The World Bank in a "secret" report has found most of the recent increase in food prices was due to biofuels production. Writes Aditya Chakrabortty in the lefty Guardian: Biofuels have forced global food prices up by 75% - far more than previously estimated - according to a confidential World Bank report obtained by the Guardian. Apparently, according to Chakrabortty, the World Bank refrained from publishing the report to avoid embarrassing President Bush! The US recently issued a report blaming China and India for the food price increases and this new report "emphatically contradicts" it. I say to heck with President Bush and the evil biofuels program that he rammed through Congress with the help of Halliburton in the teeth of opposition from sensitive, caring environmentalists and advocates for the global poor. Let's teach President Bush a lesson and stop biofuel subsidies now! What do you say, Senator Obama? Here is an opportunity for real change.

But the most fascinating and encouraging news for the deniers is from Australian astrophysicists I.R.G. Wilson, B.D. Carter, and I.A. Waite.

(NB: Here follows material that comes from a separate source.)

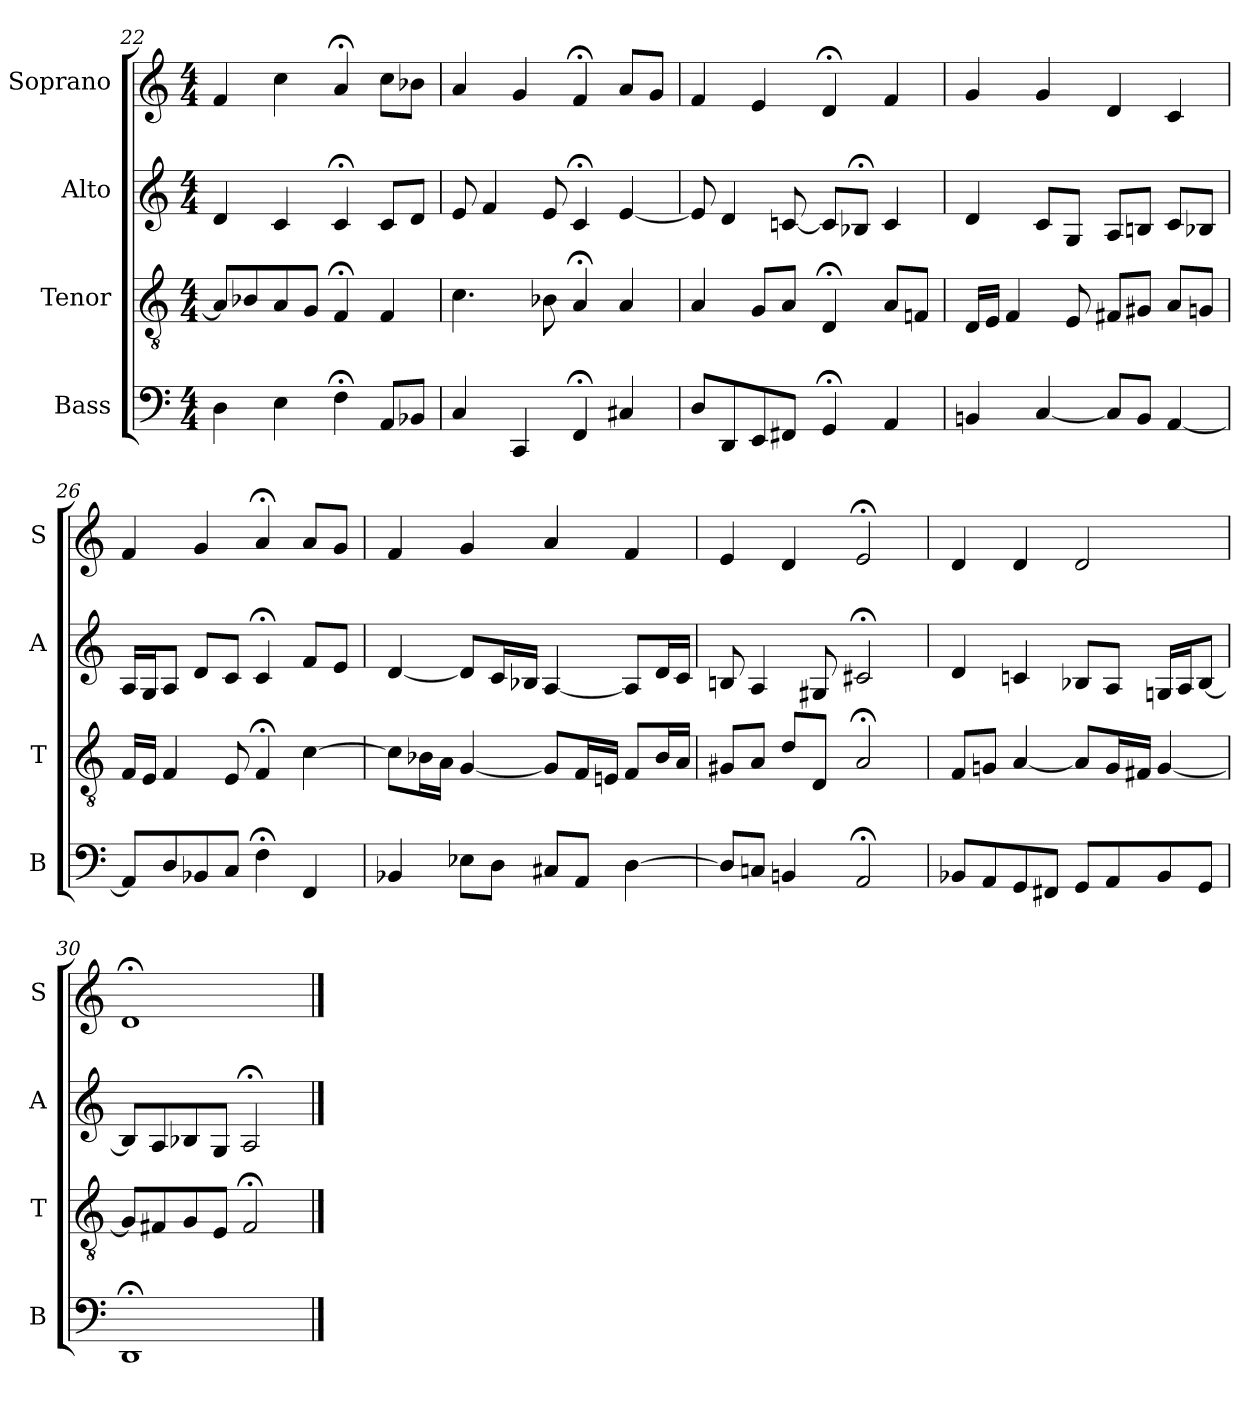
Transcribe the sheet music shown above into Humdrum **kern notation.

They have developed a theory that the sunspot cycle and its intensity is driven by the gravitational relationships between the Sun and the Jovian planets Jupiter and Saturn. The Sun wobbles a bit around the center of the Solar System. Sometimes the center of the Solar System lies outside the surface of the Sun, only 1,000 times heavier than Jupiter and 3,000 times heavier than Saturn. All that wobbling seems to affect the behavior of the Sun. Here is the nub of the paper, as explained by author Ian Wilson to Andrew Bolt. It supports the contention that the level of activity on the Sun will significantly diminish sometime in the next decade and remain low for about 20 - 30 years. On each occasion that the Sun has done this in the past the World's mean temperature has dropped by ~ 1 - 2 C. Wilson and Co. should talk to the Germans who think that the cooling will only last for 10-15 years and try to come up with a cooling consensus. Either way, it adds up to a comfortable truth for Al Gore who can now feel virtuous about warming up the planet with his mega-mansion and his compulsive jet-travel habit.

It's all so confusing. Liberals tell us that we mustn't develop energy resources because of the impact on the polar bear -- even though polar bear numbers are on the increase. We shouldn't develop oil resources in ANWR because it is a pristine wilderness. We shouldn't develop offshore oil resources because 40 years ago there was an oil spill in the Santa Barbara Channel. Anyway there's no point in developing oil and gas resources because it won't make any difference to the price of gasoline. Anyway we are running out of oil and gas so there isn't any point in developing any more oil and gas resources. We shouldn't mine coal because coal creates global warming. We shouldn't develop nuclear power because Jane Fonda once made a scary movie about it. We should develop solar and wind power, "renewables," even though both are extremely expensive right now. But we shouldn't build wind farms where Ted Kennedy could see the wind turbines from his window.

And now with a straight face liberals say we'll have to starve the people in order to save the planet. Now who's in denial?